== EXERCISE AIM ==
Count every line in the following entries that holds the word "lamp". Only the number should be given.

== DATA PROVIDED ==
Segment Open

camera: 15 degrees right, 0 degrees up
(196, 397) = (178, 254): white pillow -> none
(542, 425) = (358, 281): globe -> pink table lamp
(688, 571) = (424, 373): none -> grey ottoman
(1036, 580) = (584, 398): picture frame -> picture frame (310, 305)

Segment Closed
Segment Open

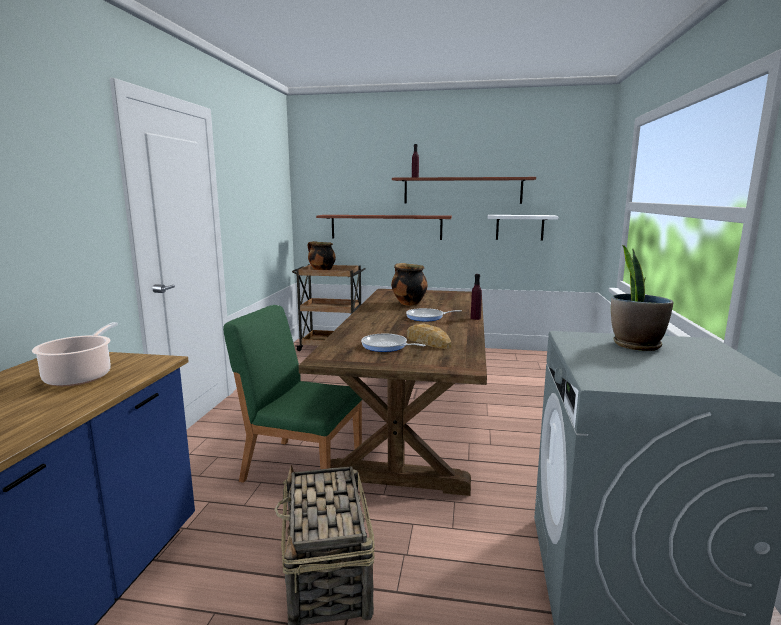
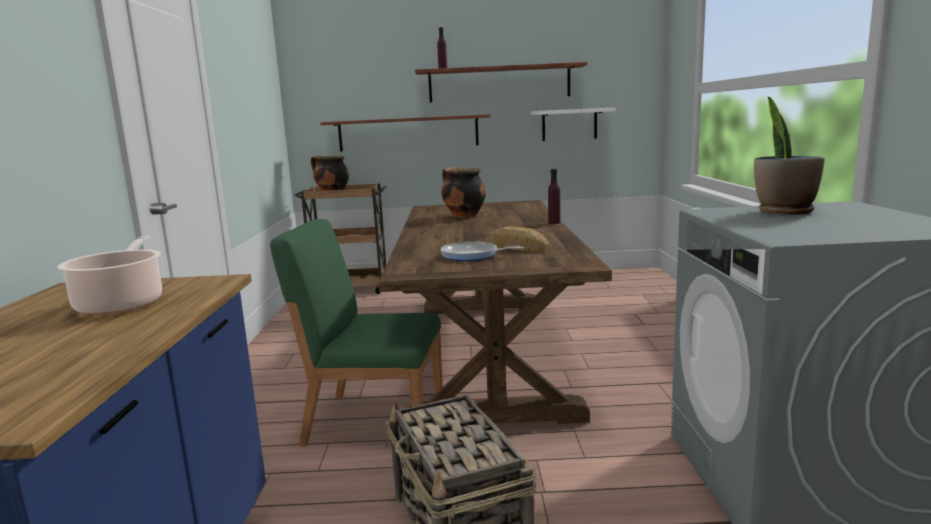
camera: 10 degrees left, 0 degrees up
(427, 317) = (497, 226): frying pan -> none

Segment Closed
Segment Open

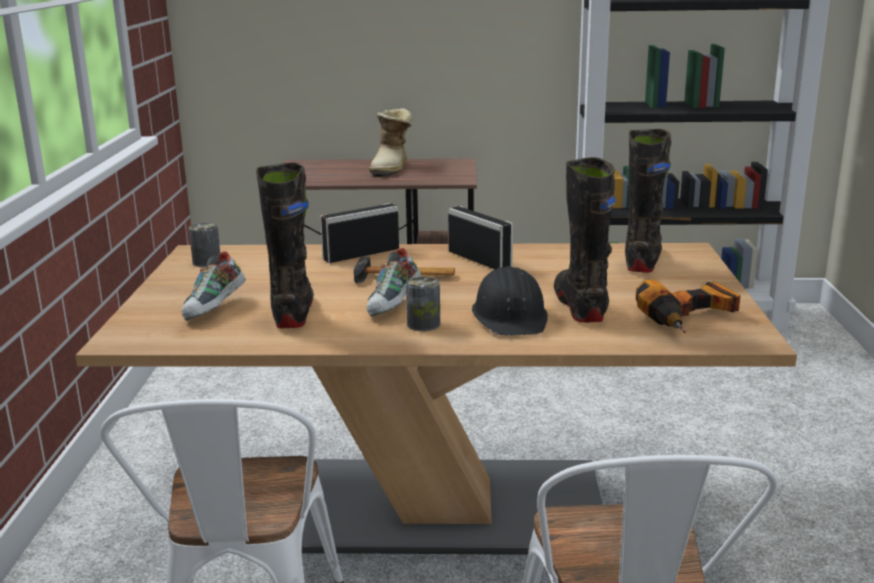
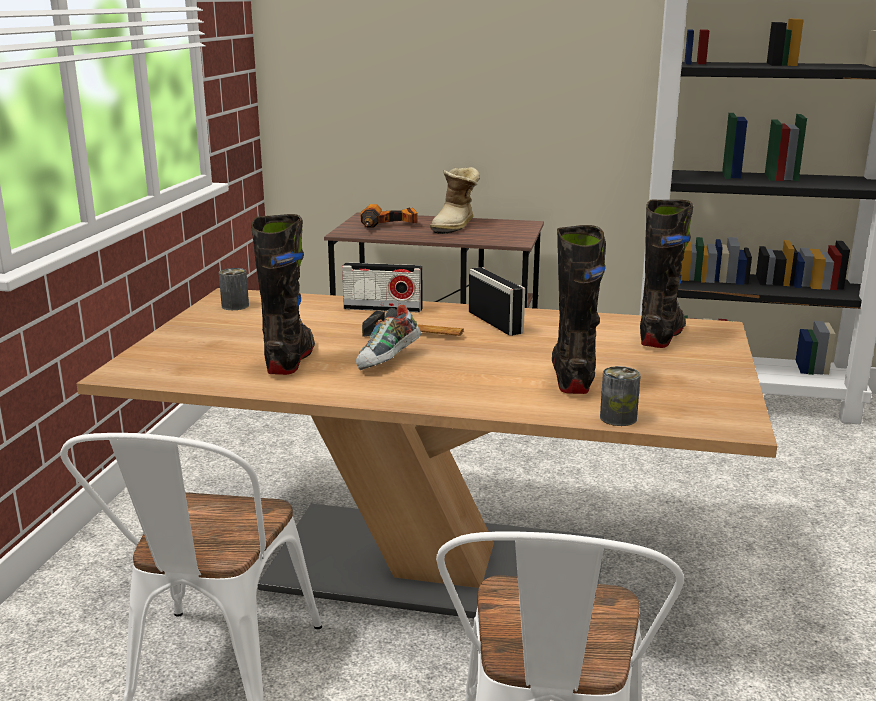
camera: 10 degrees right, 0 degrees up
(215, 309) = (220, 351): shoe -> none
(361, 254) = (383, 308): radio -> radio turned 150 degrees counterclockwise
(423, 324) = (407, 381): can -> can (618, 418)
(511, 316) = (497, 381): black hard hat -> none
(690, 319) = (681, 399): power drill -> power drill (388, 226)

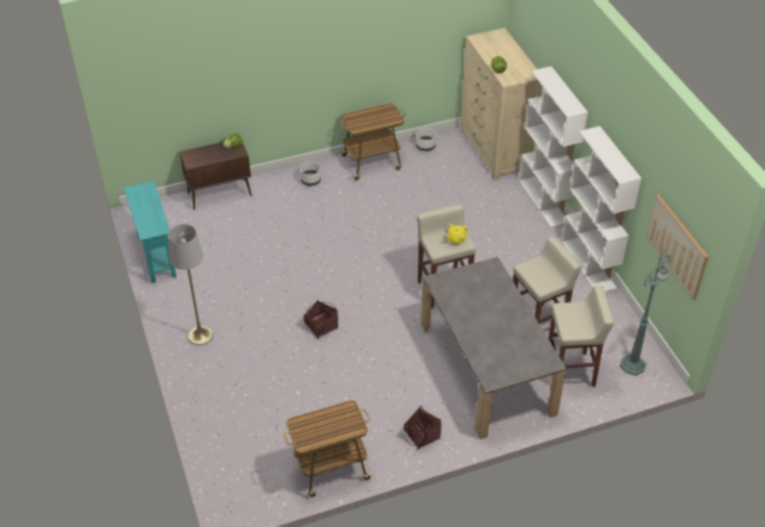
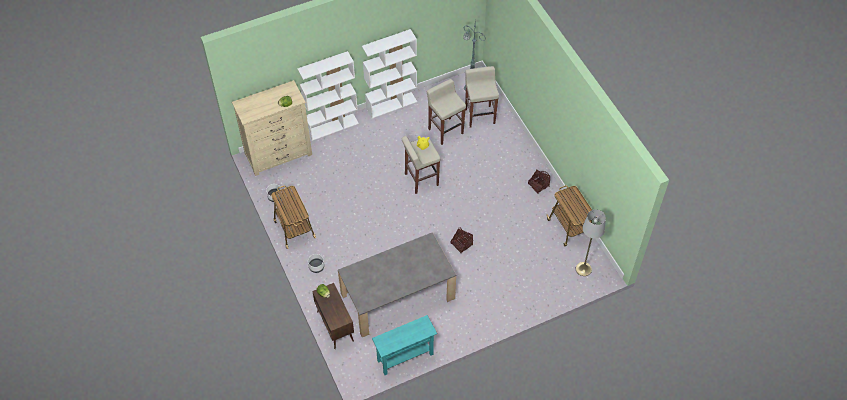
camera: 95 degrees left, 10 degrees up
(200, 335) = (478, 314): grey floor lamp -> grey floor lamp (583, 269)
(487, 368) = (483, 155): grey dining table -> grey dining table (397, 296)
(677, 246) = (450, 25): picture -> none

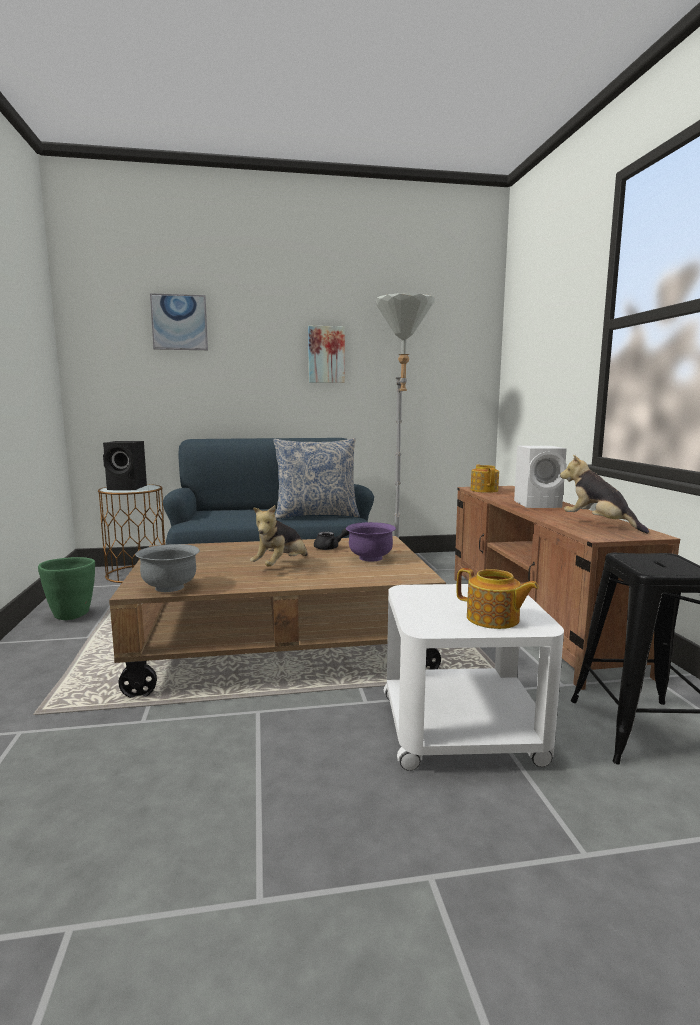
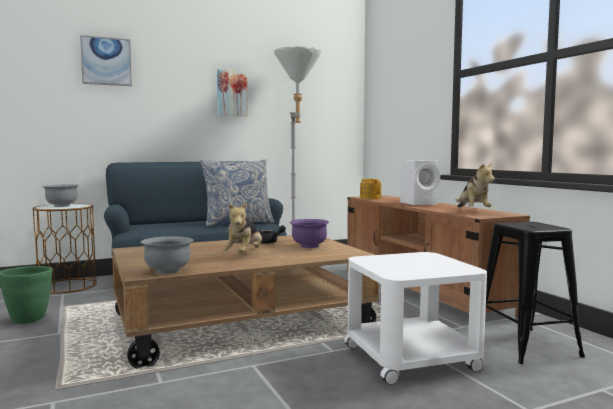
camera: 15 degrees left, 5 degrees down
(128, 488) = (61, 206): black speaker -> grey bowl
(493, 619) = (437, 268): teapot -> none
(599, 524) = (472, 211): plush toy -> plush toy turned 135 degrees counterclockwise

Segment Closed

== WORKED SOLUTION ==
2